▼▼▼

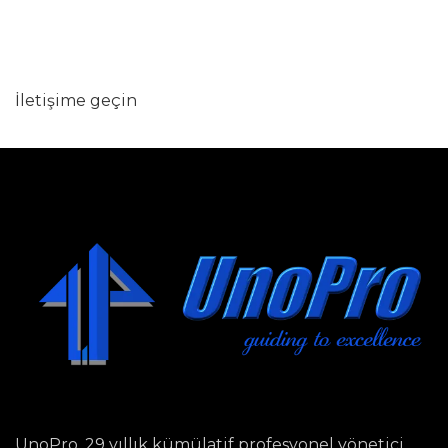
Hizmetlerimizle ilgili tüm sorularınızı
en kısa süre içerisinde yanıtlayacağız.
İletişime geçin
UnoPro, 29 yıllık kümülatif profesyonel yönetici,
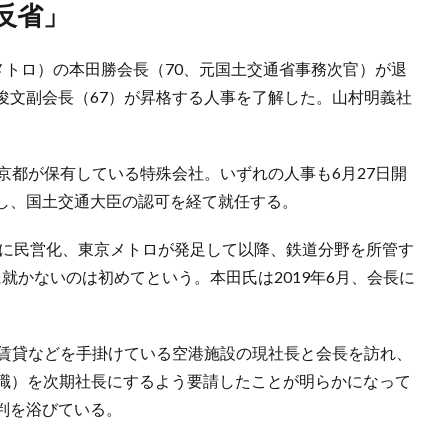
く反省」
メトロ）の本田勝会長（70、元国土交通省事務次官）が退
俊文副会長（67）が昇格する人事を了解した。山村明義社
京都が保有している特殊会社。いずれの人事も6月27日開
し、国土交通大臣の認可を経て就任する。
年に民営化、東京メトロが発足して以降、鉄道分野を所管す
就かないのは初めてという。本田氏は2019年6月、会長に
設賃貸などを手掛けている空港施設の現社長と会長を訪れ、
辞職）を次期社長にするよう要請したことが明らかになって
判を浴びている。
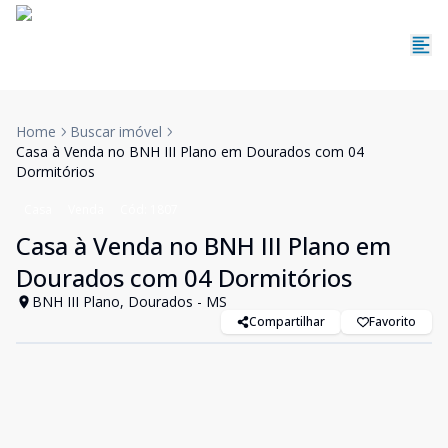
Home
Buscar imóvel
Casa à Venda no BNH III Plano em Dourados com 04
Dormitórios
Casa
Venda
Cód:
1807
Casa à Venda no BNH III Plano em
Dourados com 04 Dormitórios
BNH III Plano, Dourados - MS
Compartilhar
Favorito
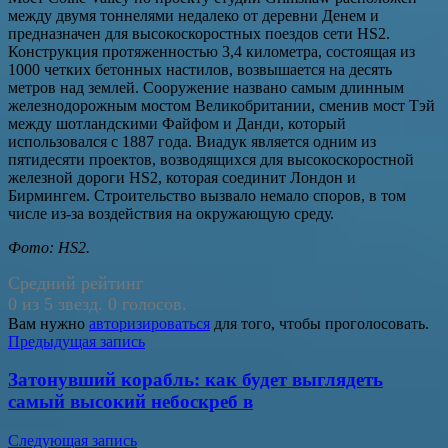
между двумя тоннелями недалеко от деревни Денем и
предназначен для высокоскоростных поездов сети HS2.
Конструкция протяженностью 3,4 километра, состоящая из
1000 четких бетонных настилов, возвышается на десять
метров над землей. Сооружение названо самым длинным
железнодорожным мостом Великобритании, сменив мост Тэй
между шотландскими Файфом и Данди, который
использовался с 1887 года. Виадук является одним из
пятидесяти проектов, возводящихся для высокоскоростной
железной дороги HS2, которая соединит Лондон и
Бирмингем. Строительство вызвало немало споров, в том
числе из-за воздействия на окружающую среду.
Фото: HS2.
Средний рейтинг
0 из 5 звезд. 0 голосов.
Вам нужно
авторизироваться
для того, чтобы проголосовать.
Навигация
Предыдущая запись
по
Затонувший корабль: как будет выглядеть
записям
самый высокий небоскреб в
Следующая запись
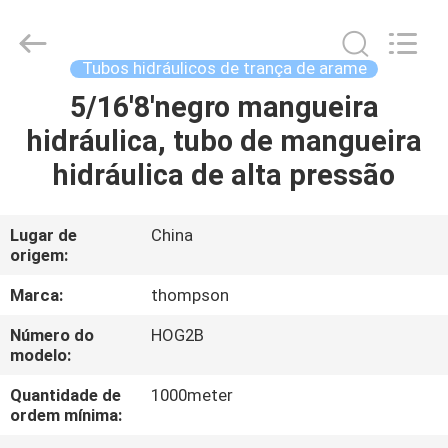
flexível
fornecedor.
Copyright
©
2021
Tubos hidráulicos de trança de arame
-
2025
wirehydraulichose.com.
5/16'8'negro mangueira
CASA
All
Rights
hidráulica, tubo de mangueira
Reserved.
Developed
by
PRODUTOS
hidráulica de alta pressão
ECER
SOBRE
Lugar de
China
origem:
NÓS
Marca:
thompson
EXCURSÃO
Número do
HOG2B
modelo:
DA
FÁBRICA
Quantidade de
1000meter
ordem mínima:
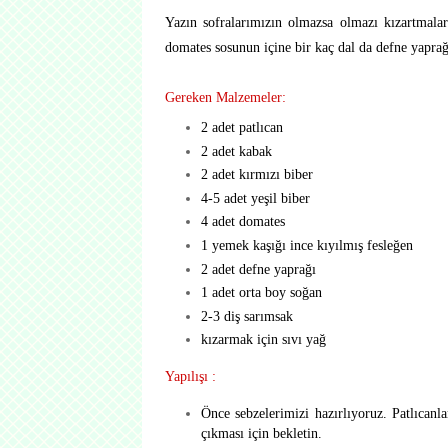
Yazın sofralarımızın olmazsa olmazı kızartmalar
domates sosunun içine bir kaç dal da defne yaprağ
Gereken Malzemeler:
2 adet patlıcan
2 adet kabak
2 adet kırmızı biber
4-5 adet yeşil biber
4 adet domates
1 yemek kaşığı ince kıyılmış fesleğen
2 adet defne yaprağı
1 adet orta boy soğan
2-3 diş sarımsak
kızarmak için sıvı yağ
Yapılışı :
Önce sebzelerimizi hazırlıyoruz. Patlıcanla
çıkması için bekletin.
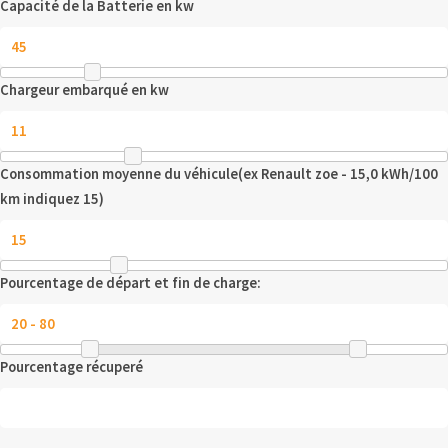
Capacité de la Batterie en kw
Chargeur embarqué en kw
Consommation moyenne du véhicule(ex Renault zoe - 15,0 kWh/100
km indiquez 15)
Pourcentage de départ et fin de charge:
Pourcentage récuperé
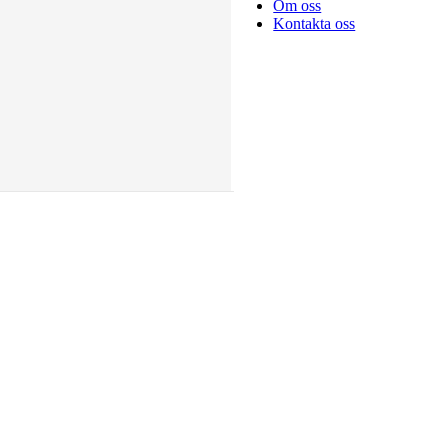
Om oss
Kontakta oss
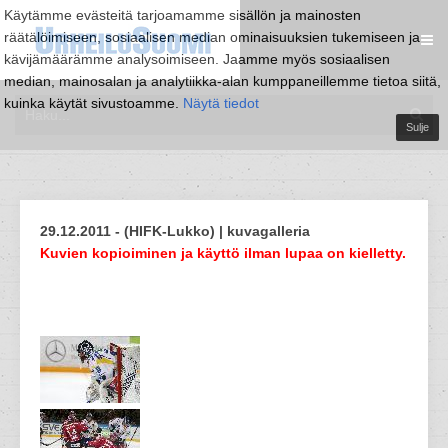
Käytämme evästeitä tarjoamamme sisällön ja mainosten
räätälöimiseen, sosiaalisen median ominaisuuksien tukemiseen ja
kävijämäärämme analysoimiseen. Jaamme myös sosiaalisen
median, mainosalan ja analytiikka-alan kumppaneillemme tietoa siitä,
kuinka käytät sivustoamme.
Näytä tiedot
Sulje
29.12.2011 - (HIFK-Lukko) | kuvagalleria
Kuvien kopioiminen ja käyttö ilman lupaa on kielletty.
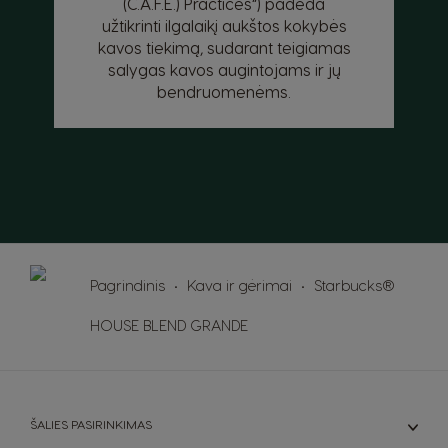
(C.A.F.E.) Practices“) padeda
Hungarian
Indonesian
užtikrinti ilgalaikį aukštos kokybės
kavos tiekimą, sudarant teigiamas
Italy
Japan
salygas kavos augintojams ir jų
Italian
Japanese
bendruomenėms.
Korea
Latvia
Korean
Latvian
Lithuania
Malaysia
Lithuanian
Malay
Malta
Mexico
Pagrindinis
Kava ir gėrimai
Starbucks®
Maltese
Spanish
HOUSE BLEND GRANDE
Nicaragua
Netherland
Spanish
Dutch
Norway
Panama
ŠALIES PASIRINKIMAS
Norwegian
Spanish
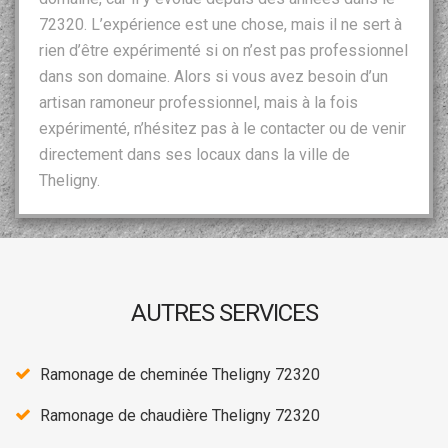
72320. L’expérience est une chose, mais il ne sert à
rien d’être expérimenté si on n’est pas professionnel
dans son domaine. Alors si vous avez besoin d’un
artisan ramoneur professionnel, mais à la fois
expérimenté, n’hésitez pas à le contacter ou de venir
directement dans ses locaux dans la ville de
Theligny.
AUTRES SERVICES
Ramonage de cheminée Theligny 72320
Ramonage de chaudière Theligny 72320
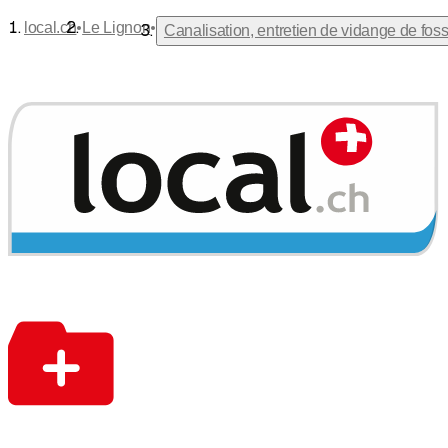
•
•
local.ch
Le Lignon
Canalisation, entretien de vidange de fos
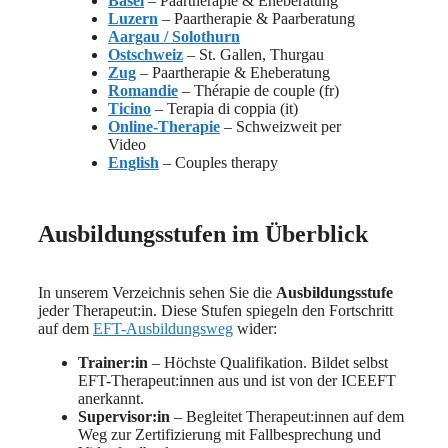
Basel
– Paartherapie & Eheberatung
Luzern
– Paartherapie & Paarberatung
Aargau / Solothurn
Ostschweiz
– St. Gallen, Thurgau
Zug
– Paartherapie & Eheberatung
Romandie
– Thérapie de couple (fr)
Ticino
– Terapia di coppia (it)
Online-Therapie
– Schweizweit per
Video
English
– Couples therapy
Ausbildungsstufen im Überblick
In unserem Verzeichnis sehen Sie die
Ausbildungsstufe
jeder Therapeut:in. Diese Stufen spiegeln den Fortschritt
auf dem
EFT-Ausbildungsweg
wider:
Trainer:in
– Höchste Qualifikation. Bildet selbst
EFT-Therapeut:innen aus und ist von der ICEEFT
anerkannt.
Supervisor:in
– Begleitet Therapeut:innen auf dem
Weg zur Zertifizierung mit Fallbesprechung und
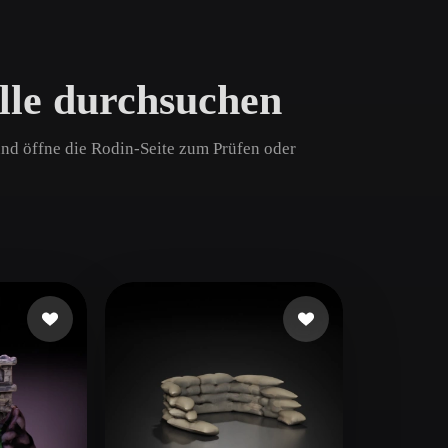
Game
n
Development
lle durchsuchen
ce
VR/AR
Mechanical
 und öffne die Rodin-Seite zum Prüfen oder
Engineering
ot
Maya
3DS Max
ComfyUI
oon
Cel-Shaded
Fantasy
tric
Low Poly
Medieval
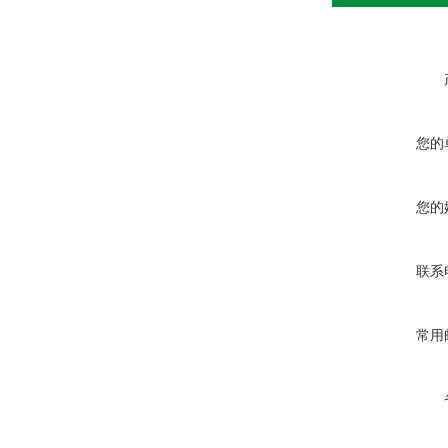
您的
您的
联系
常用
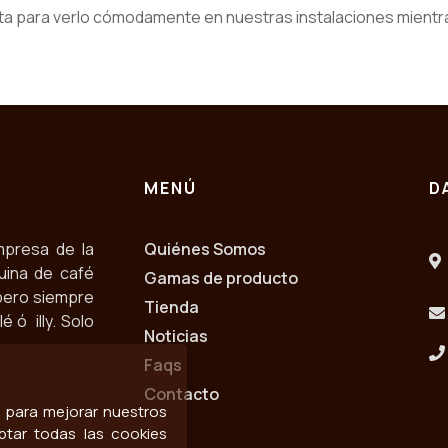
ta para verlo cómodamente en nuestras instalaciones mientra
MENÚ
D
mpresa de la
Quiénes Somos
uina de café
Gamas de producto
pero siempre
Tienda
 ó illy. Solo
Noticias
Faqs
Contacto
os para mejorar nuestros
ptar todas las cookies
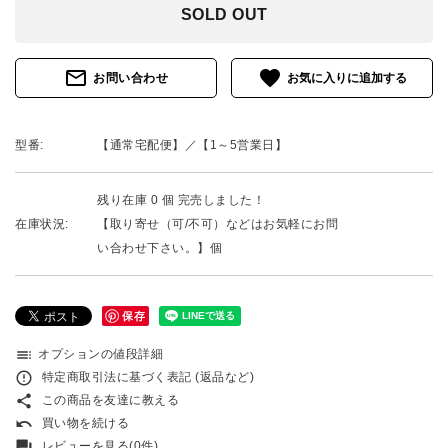
SOLD OUT
mail_outline
favorite
お問い合わせ
型番:
【通常宅配便】／【1～5営業日】
残り在庫 0 個 完売しました！
在庫状況:
【取り寄せ（可/不可）などはお気軽にお問
い合わせ下さい。】個
保存
toc
オプションの値段詳細
error_outline
特定商取引法に基づく表記 (返品など)
share
この商品を友達に教える
undo
買い物を続ける
forum
レビューを見る(0件)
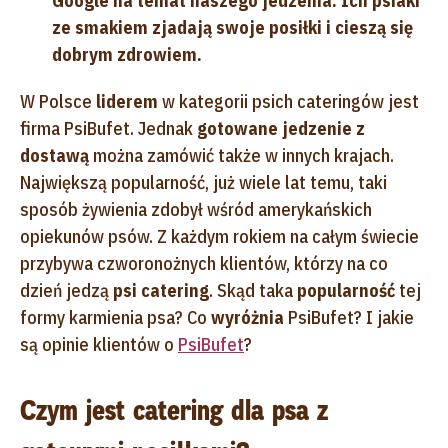
Google na temat naszego jedzenia. Ich psiaki
ze smakiem zjadają swoje posiłki i cieszą się
dobrym zdrowiem.
W Polsce
liderem
w kategorii psich cateringów jest
firma PsiBufet. Jednak
gotowane jedzenie z
dostawą
można zamówić także w innych krajach.
Największą popularność, już wiele lat temu, taki
sposób żywienia zdobył wśród amerykańskich
opiekunów psów. Z każdym rokiem na całym świecie
przybywa czworonożnych klientów, którzy na co
dzień jedzą
psi catering
. Skąd taka
popularność
tej
formy karmienia psa? Co
wyróżnia
PsiBufet? I jakie
są opinie klientów o
PsiBufet
?
Czym jest catering dla psa z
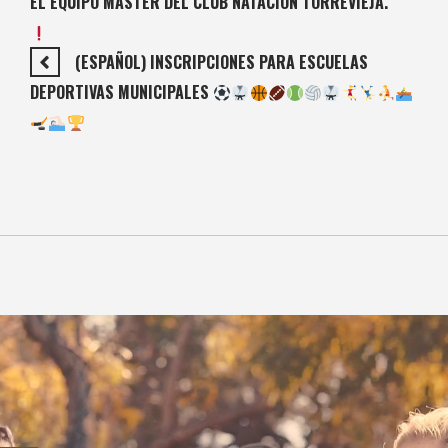
EL EQUIPO MÁSTER DEL CLUB NATACIÓN TORREVIEJA.
(ESPAÑOL) INSCRIPCIONES PARA ESCUELAS
DEPORTIVAS MUNICIPALES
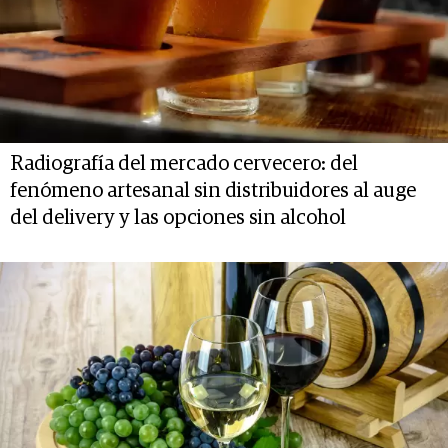
Radiografía del mercado cervecero: del
fenómeno artesanal sin distribuidores al auge
del delivery y las opciones sin alcohol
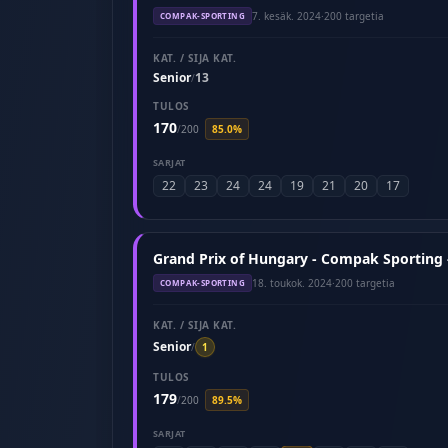
7. kesäk. 2024
·
200 targetia
COMPAK-SPORTING
KAT. / SIJA KAT.
Senior
13
/
TULOS
170
/
200
85.0%
SARJAT
22
23
24
24
19
21
20
17
Grand Prix of Hungary - Compak Sporting 
18. toukok. 2024
·
200 targetia
COMPAK-SPORTING
KAT. / SIJA KAT.
Senior
/
1
TULOS
179
/
200
89.5%
SARJAT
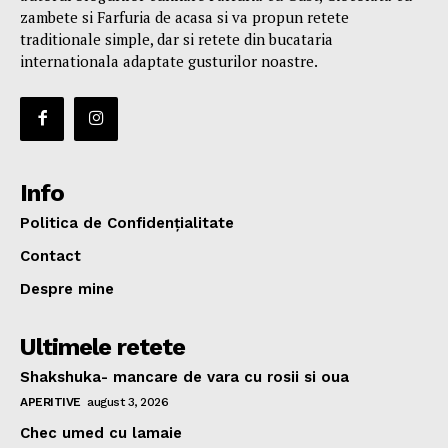
zambete si Farfuria de acasa si va propun retete
traditionale simple, dar si retete din bucataria
internationala adaptate gusturilor noastre.
Info
Politica de Confidențialitate
Contact
Despre mine
Ultimele retete
Shakshuka- mancare de vara cu rosii si oua
APERITIVE
august 3, 2026
Chec umed cu lamaie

▲▲▲

§ Directions
Lay out as a JSON list of strings everything in the data from the line containing "72320. L’expérience est" down to the line containing "AUTRES SERVICES", both of those lines included, with one string per line and blank lines left out.

§ Solved exercise
[
  "72320. L’expérience est une chose, mais il ne sert à",
  "rien d’être expérimenté si on n’est pas professionnel",
  "dans son domaine. Alors si vous avez besoin d’un",
  "artisan ramoneur professionnel, mais à la fois",
  "expérimenté, n’hésitez pas à le contacter ou de venir",
  "directement dans ses locaux dans la ville de",
  "Theligny.",
  "AUTRES SERVICES"
]